EXERCISE DESCRIPTION
Scan the material below for every line with the string "Created", and copy those lines.

EXTRACTED DATA
========
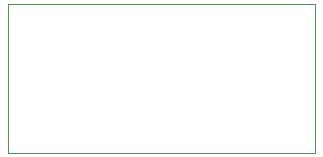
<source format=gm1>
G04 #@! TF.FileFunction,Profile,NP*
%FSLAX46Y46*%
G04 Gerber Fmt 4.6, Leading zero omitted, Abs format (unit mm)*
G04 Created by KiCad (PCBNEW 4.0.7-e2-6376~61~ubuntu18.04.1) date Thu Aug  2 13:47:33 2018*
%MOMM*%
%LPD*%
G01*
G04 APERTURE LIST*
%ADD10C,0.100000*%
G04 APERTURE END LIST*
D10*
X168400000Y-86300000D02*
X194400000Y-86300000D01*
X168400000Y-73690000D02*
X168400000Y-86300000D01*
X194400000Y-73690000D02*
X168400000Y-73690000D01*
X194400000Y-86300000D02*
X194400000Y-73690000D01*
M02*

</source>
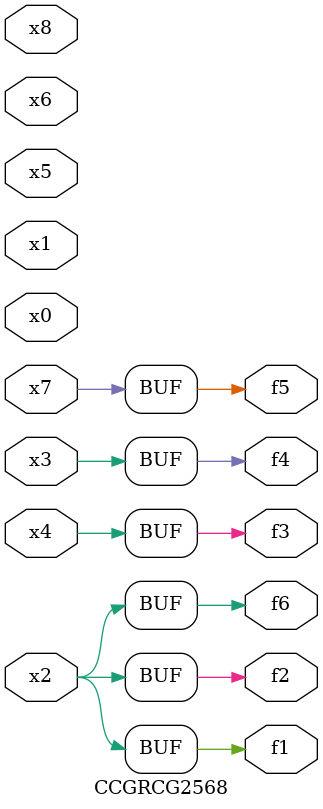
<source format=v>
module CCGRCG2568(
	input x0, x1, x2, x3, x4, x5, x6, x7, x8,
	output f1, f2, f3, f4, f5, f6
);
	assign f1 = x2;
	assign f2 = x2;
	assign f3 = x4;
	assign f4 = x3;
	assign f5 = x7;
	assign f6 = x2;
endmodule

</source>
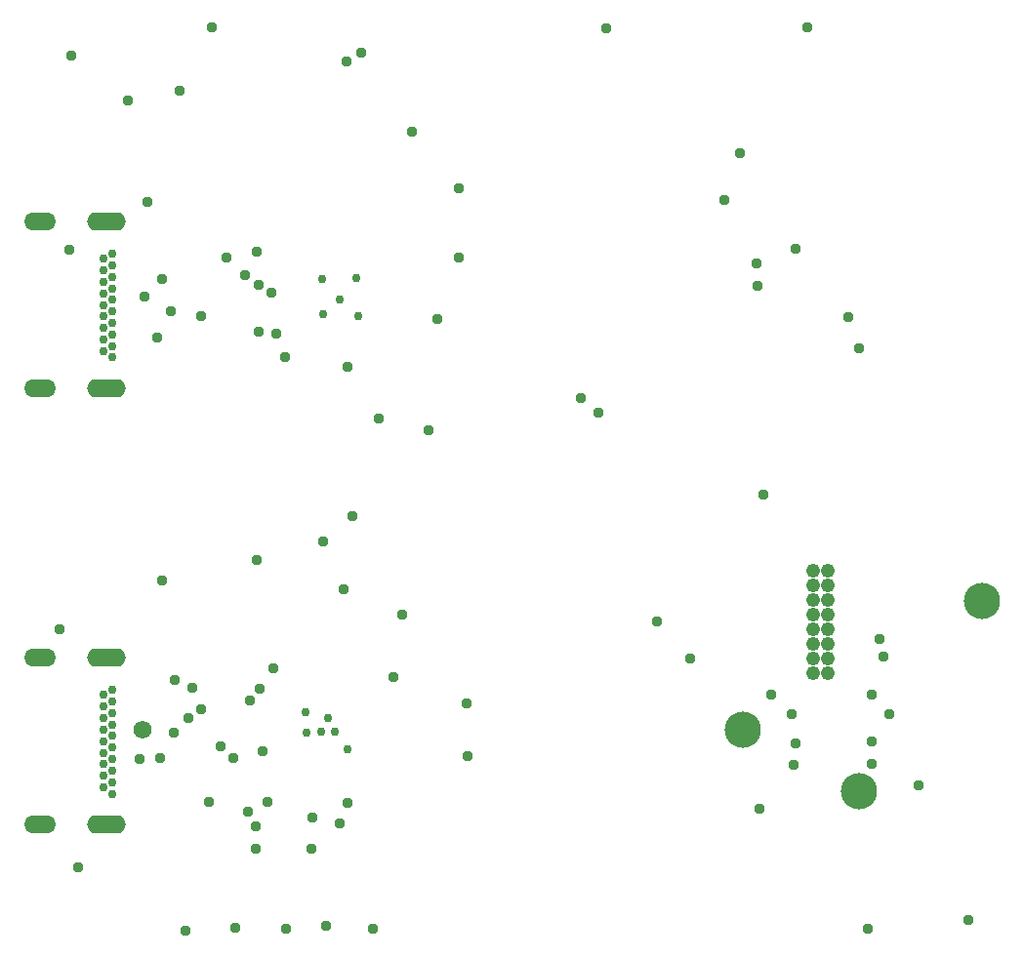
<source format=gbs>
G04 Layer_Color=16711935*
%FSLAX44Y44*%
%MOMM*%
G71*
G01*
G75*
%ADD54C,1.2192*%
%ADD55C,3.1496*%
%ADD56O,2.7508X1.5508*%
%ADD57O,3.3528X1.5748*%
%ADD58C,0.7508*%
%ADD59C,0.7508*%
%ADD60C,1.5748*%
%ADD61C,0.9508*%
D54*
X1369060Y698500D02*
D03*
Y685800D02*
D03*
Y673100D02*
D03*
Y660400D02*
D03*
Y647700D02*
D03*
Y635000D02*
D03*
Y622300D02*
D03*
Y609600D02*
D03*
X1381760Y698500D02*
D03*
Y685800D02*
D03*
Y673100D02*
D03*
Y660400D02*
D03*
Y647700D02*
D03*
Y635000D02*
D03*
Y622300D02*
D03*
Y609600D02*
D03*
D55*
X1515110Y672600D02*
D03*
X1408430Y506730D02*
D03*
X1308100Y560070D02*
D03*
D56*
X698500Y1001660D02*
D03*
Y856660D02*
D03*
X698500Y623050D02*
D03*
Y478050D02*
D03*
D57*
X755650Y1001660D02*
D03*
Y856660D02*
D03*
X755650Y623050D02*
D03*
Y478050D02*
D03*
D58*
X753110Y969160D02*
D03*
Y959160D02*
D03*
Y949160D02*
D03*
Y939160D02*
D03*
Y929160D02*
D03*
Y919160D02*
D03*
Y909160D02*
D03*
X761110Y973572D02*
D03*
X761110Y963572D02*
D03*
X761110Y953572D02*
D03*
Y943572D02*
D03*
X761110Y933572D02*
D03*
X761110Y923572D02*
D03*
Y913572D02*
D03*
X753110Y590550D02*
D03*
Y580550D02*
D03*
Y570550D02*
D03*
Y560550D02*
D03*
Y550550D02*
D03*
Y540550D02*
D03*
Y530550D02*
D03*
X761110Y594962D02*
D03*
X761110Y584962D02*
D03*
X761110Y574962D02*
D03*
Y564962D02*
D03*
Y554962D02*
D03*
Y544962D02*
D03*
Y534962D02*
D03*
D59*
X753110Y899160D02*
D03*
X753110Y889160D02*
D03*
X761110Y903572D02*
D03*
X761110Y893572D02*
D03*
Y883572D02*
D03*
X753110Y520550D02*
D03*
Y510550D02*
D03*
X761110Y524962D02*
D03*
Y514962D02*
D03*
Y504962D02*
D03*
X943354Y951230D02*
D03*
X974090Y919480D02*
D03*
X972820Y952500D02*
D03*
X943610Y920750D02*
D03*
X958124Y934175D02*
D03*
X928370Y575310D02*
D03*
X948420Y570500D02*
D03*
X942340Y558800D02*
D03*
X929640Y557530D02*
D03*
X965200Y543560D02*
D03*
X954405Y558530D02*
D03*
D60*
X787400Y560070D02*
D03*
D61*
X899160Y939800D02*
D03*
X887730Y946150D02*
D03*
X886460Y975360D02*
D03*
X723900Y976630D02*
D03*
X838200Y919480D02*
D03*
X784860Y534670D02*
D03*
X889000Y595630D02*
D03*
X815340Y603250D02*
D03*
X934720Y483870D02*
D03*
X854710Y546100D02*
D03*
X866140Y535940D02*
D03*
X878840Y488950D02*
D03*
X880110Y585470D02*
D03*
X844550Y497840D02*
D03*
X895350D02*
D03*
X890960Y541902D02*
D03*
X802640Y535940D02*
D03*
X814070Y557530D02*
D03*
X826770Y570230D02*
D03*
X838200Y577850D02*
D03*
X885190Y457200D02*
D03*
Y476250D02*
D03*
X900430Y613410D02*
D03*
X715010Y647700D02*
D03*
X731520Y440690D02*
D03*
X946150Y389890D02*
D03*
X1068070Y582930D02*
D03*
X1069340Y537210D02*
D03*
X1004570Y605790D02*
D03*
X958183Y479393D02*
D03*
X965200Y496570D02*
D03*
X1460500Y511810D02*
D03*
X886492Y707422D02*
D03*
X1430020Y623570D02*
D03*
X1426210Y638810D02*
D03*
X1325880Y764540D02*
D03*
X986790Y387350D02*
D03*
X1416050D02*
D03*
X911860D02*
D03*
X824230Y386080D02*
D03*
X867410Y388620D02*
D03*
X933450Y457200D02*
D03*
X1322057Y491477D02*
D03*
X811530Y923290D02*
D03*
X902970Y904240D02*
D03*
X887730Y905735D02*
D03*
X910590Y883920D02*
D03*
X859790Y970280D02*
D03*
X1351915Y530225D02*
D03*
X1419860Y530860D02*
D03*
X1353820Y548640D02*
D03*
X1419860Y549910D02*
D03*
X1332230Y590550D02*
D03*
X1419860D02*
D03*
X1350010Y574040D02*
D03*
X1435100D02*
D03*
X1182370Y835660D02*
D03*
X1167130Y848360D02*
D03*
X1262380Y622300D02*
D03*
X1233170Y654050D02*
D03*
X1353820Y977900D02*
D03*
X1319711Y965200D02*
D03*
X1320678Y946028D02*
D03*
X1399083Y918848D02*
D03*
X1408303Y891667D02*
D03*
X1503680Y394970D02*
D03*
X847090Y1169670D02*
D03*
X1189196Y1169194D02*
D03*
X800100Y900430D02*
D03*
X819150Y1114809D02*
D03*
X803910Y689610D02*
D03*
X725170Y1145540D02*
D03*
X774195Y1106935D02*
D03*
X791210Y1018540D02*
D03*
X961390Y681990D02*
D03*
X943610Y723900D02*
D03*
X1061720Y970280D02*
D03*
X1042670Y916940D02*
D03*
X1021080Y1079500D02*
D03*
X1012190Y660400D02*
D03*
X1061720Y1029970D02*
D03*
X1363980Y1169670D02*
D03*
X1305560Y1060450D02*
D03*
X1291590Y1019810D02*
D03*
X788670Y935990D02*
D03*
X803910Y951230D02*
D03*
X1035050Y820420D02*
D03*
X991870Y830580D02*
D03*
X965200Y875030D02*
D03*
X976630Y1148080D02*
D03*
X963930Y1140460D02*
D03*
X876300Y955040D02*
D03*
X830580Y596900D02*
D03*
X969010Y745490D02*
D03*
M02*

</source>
========
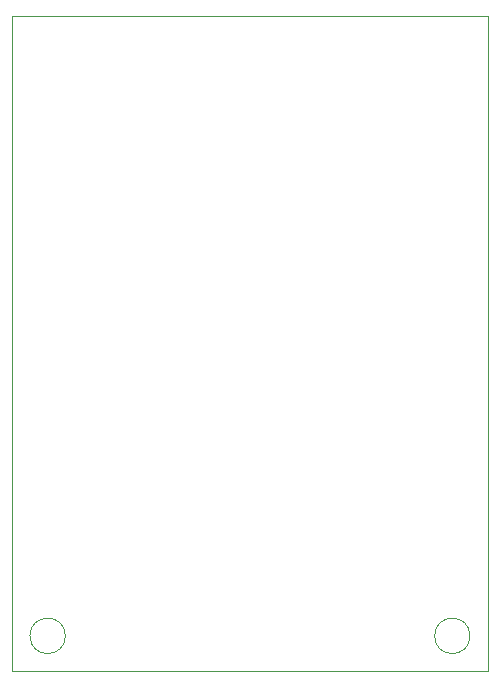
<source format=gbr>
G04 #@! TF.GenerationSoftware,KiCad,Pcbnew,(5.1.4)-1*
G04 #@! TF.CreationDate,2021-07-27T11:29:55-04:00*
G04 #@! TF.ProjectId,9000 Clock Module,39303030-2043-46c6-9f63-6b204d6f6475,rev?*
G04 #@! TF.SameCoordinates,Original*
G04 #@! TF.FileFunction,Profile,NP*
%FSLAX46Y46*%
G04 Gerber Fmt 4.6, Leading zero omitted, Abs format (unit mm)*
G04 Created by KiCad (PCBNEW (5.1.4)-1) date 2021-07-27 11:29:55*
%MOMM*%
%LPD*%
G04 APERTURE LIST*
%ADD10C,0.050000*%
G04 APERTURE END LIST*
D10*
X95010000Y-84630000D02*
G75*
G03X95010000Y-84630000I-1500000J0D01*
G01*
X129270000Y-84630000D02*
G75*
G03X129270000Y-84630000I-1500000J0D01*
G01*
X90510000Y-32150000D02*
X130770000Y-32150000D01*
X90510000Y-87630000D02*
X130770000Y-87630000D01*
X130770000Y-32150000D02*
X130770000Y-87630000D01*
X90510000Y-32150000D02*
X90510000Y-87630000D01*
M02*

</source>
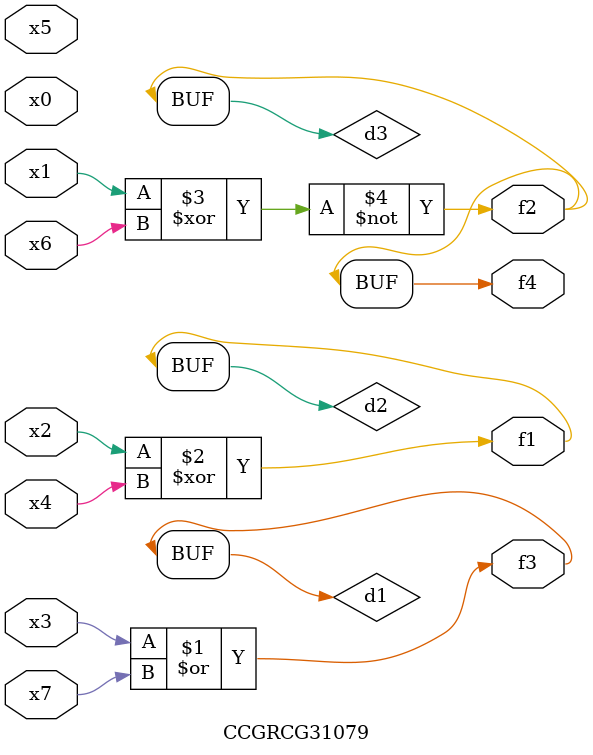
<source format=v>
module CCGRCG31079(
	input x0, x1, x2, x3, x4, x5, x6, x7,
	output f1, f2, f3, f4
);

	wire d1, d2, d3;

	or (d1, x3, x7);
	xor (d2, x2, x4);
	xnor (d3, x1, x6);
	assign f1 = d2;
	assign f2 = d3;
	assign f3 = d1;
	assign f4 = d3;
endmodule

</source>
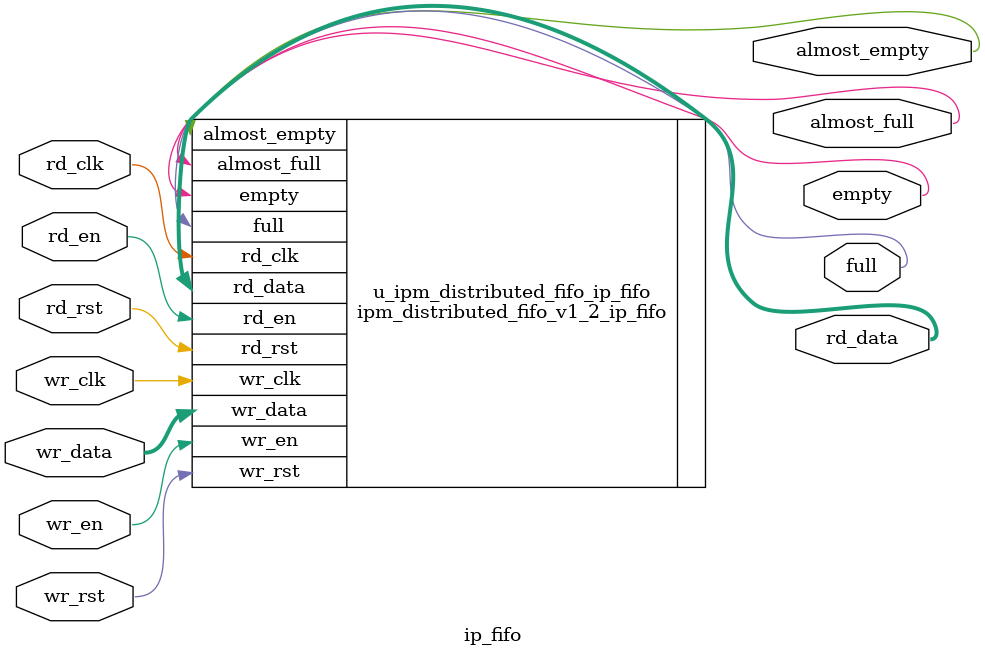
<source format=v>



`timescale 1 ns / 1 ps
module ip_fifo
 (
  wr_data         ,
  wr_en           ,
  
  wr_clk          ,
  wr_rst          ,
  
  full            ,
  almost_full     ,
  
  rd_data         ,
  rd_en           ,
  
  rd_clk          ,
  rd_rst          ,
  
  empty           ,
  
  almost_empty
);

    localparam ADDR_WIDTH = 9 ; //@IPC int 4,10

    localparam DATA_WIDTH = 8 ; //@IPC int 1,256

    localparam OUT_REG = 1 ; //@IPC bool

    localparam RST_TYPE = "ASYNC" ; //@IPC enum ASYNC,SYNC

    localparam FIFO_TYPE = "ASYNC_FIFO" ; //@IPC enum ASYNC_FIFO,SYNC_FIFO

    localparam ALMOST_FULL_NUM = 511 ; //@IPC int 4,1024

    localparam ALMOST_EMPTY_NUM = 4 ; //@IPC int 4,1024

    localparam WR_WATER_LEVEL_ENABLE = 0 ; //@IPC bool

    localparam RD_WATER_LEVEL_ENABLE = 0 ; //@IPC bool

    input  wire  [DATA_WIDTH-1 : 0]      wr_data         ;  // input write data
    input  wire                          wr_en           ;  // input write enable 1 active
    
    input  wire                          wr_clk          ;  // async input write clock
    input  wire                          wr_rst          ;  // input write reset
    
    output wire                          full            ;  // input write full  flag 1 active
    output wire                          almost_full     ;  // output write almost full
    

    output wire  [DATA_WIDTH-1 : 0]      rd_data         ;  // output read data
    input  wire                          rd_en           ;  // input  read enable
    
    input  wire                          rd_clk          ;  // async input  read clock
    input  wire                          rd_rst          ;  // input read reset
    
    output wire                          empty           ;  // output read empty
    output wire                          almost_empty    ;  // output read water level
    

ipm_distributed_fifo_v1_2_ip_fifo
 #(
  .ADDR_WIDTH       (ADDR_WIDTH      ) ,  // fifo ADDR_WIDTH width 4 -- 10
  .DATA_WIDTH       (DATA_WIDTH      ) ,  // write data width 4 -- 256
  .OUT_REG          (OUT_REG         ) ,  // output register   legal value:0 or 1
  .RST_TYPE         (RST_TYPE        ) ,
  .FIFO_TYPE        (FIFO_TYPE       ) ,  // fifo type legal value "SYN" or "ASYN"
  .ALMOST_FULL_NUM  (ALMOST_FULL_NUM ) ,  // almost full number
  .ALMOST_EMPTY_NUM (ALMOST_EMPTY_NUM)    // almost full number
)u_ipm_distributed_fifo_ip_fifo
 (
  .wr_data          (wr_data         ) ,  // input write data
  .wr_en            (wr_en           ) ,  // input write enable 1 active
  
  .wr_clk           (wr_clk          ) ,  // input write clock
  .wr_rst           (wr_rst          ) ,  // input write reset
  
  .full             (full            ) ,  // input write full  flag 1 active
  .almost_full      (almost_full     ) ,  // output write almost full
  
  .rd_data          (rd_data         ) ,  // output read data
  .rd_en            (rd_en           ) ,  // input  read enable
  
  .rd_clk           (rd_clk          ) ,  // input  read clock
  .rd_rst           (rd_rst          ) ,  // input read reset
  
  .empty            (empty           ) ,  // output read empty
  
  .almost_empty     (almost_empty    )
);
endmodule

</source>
========
TASK RESPONSE
G04 Created by KiCad (PCBNEW 4.0.7-e2-6376~61~ubuntu18.04.1) date Thu Aug  2 13:47:33 2018*
G04 Created by KiCad (PCBNEW (5.1.4)-1) date 2021-07-27 11:29:55*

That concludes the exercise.